_指示_: 「провалила все его」を含む行から項目の末尾までを、「番号」と「行」の2列からなるMarkdownの表に書き直してください。空行は表に入れない。

_演習データ_:
━━━━━━━━
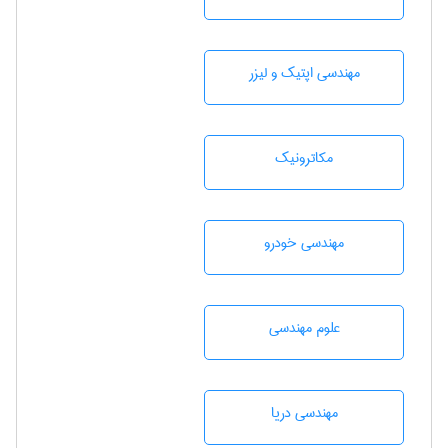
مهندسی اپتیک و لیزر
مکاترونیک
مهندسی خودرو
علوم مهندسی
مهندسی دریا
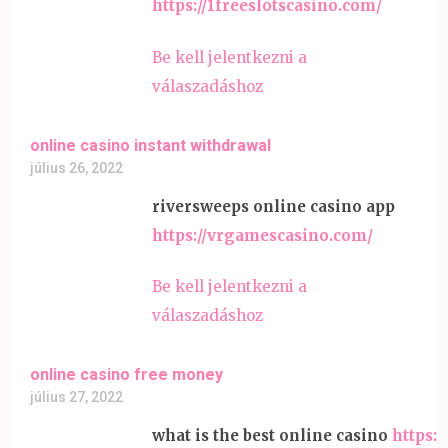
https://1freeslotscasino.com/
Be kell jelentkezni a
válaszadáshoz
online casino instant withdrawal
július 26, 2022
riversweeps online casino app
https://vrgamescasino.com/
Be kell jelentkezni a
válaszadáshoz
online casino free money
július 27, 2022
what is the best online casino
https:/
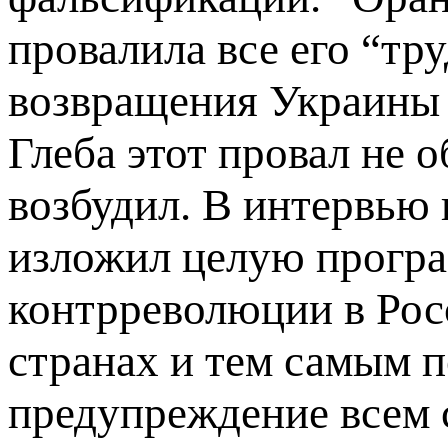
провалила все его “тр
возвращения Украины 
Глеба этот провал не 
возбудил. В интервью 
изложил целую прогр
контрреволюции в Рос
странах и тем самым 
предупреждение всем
━━━━━━━━
_解答_:
| 番号 | 行 |
|---|---|
| 1 | провалила все его “тр |
| 2 | возвращения Украины  |
| 3 | Глеба этот провал не  |
| 4 | возбудил. В интервью  |
| 5 | изложил целую прогр |
| 6 | контрреволюции в Рос |
| 7 | странах и тем самым  |
| 8 | предупреждение всем |